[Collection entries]
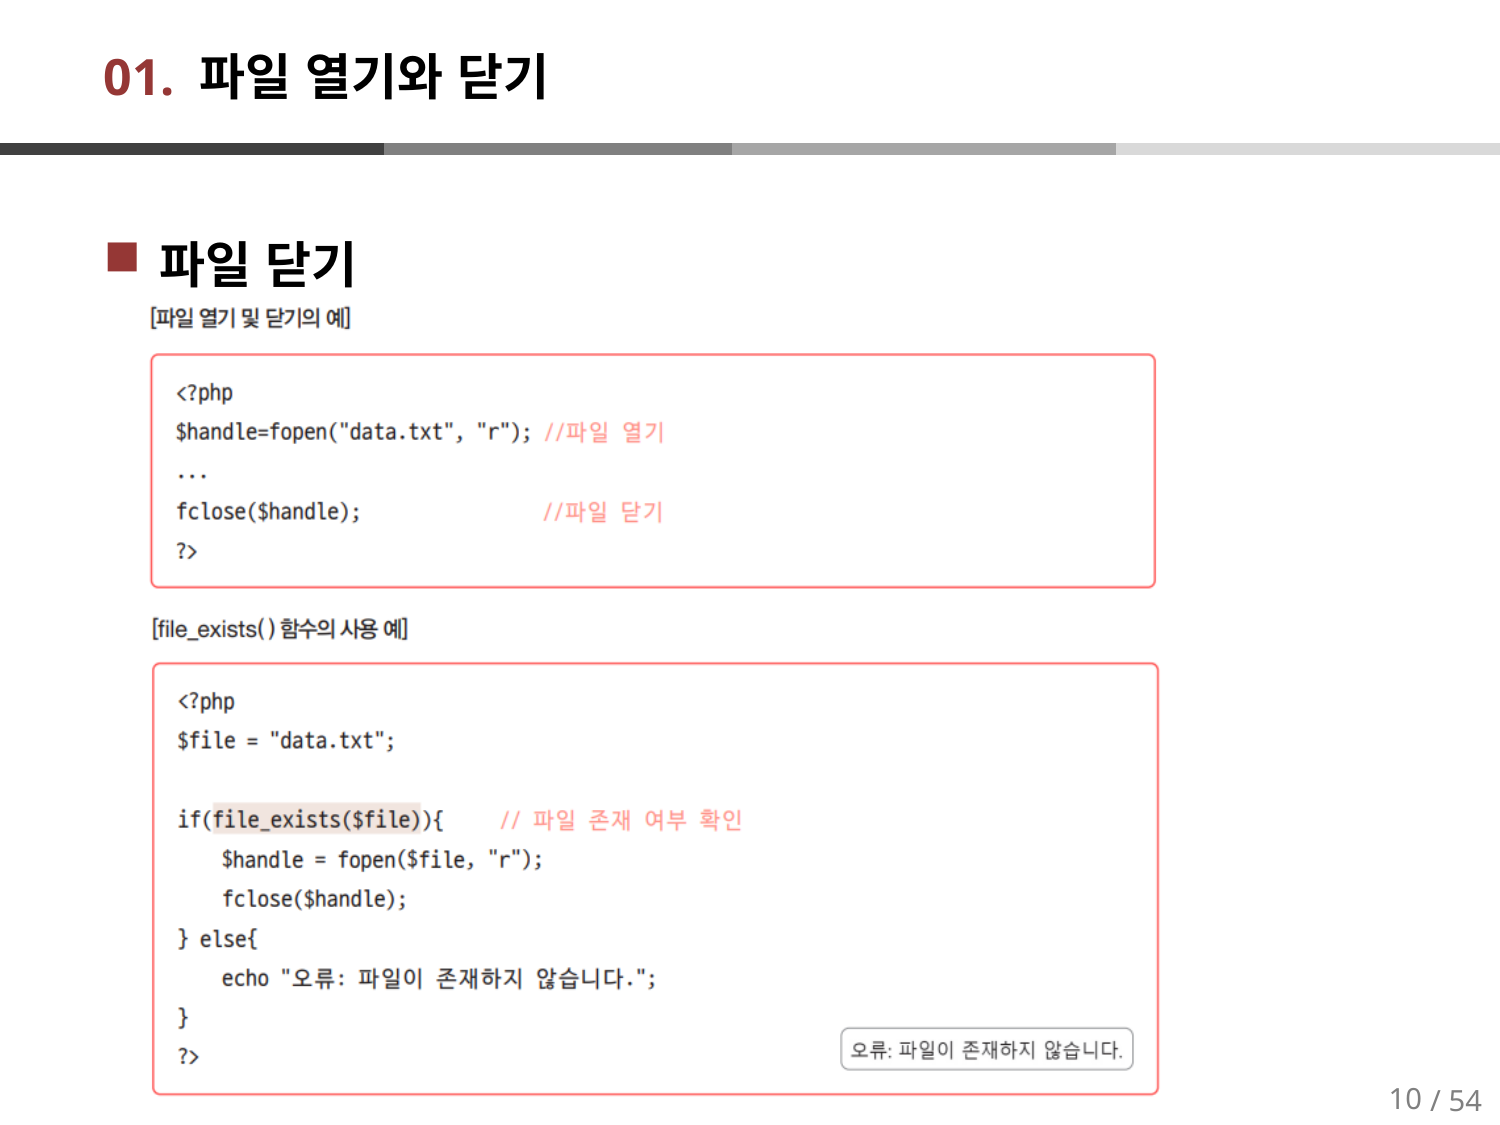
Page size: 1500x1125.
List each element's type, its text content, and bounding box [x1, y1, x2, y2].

title 01. 파일 열기와 닫기 [88, 30, 1211, 121]
list 파일 닫기 [88, 196, 1436, 1083]
picture [147, 609, 1164, 1104]
picture [147, 302, 1164, 595]
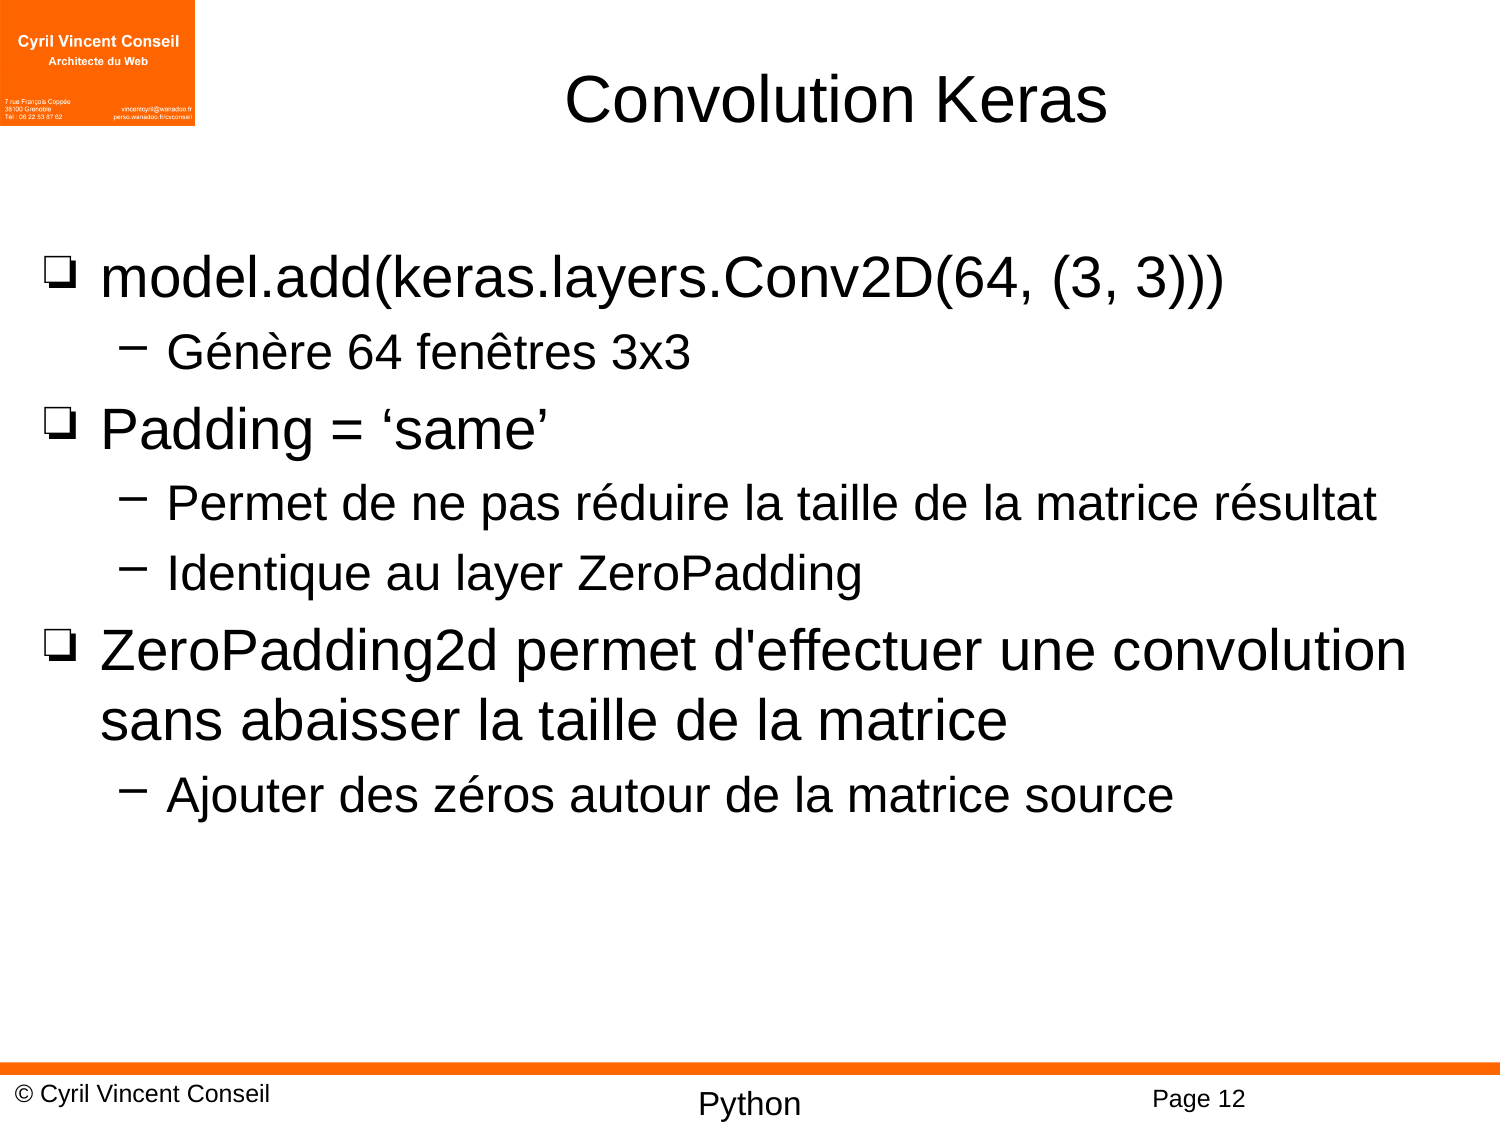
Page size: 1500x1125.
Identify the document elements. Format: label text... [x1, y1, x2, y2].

title Convolution Keras [194, 2, 1480, 190]
picture [0, 0, 195, 126]
list model.add(keras.layers.Conv2D(64, (3, 3))) Génère 64 fenêtres 3x3 Padding = ‘same’ Permet de ne pas réduire la taille de la matrice résultat Identique au layer ZeroPadding ZeroPadding2d permet d'effectuer une convolution sans abaisser la taille de la matrice Ajouter des zéros autour de la matrice source [29, 231, 1468, 1059]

Task objective -> Where a line contains "List each element's", begin there and transcribe every line through the last one of the records above, exactly and with no pictures.

Worked solution ->
List each element's type, its text content, and bounding box [x1, y1, x2, y2].

title 01. 파일 열기와 닫기 [88, 30, 1211, 121]
list 파일 닫기 [88, 196, 1436, 1083]
picture [147, 609, 1164, 1104]
picture [147, 302, 1164, 595]
Page size: 1500x1125.
Identify the document elements. Format: label text... [x1, y1, x2, y2].

title Convolution Keras [194, 2, 1480, 190]
picture [0, 0, 195, 126]
list model.add(keras.layers.Conv2D(64, (3, 3))) Génère 64 fenêtres 3x3 Padding = ‘same’ Permet de ne pas réduire la taille de la matrice résultat Identique au layer ZeroPadding ZeroPadding2d permet d'effectuer une convolution sans abaisser la taille de la matrice Ajouter des zéros autour de la matrice source [29, 231, 1468, 1059]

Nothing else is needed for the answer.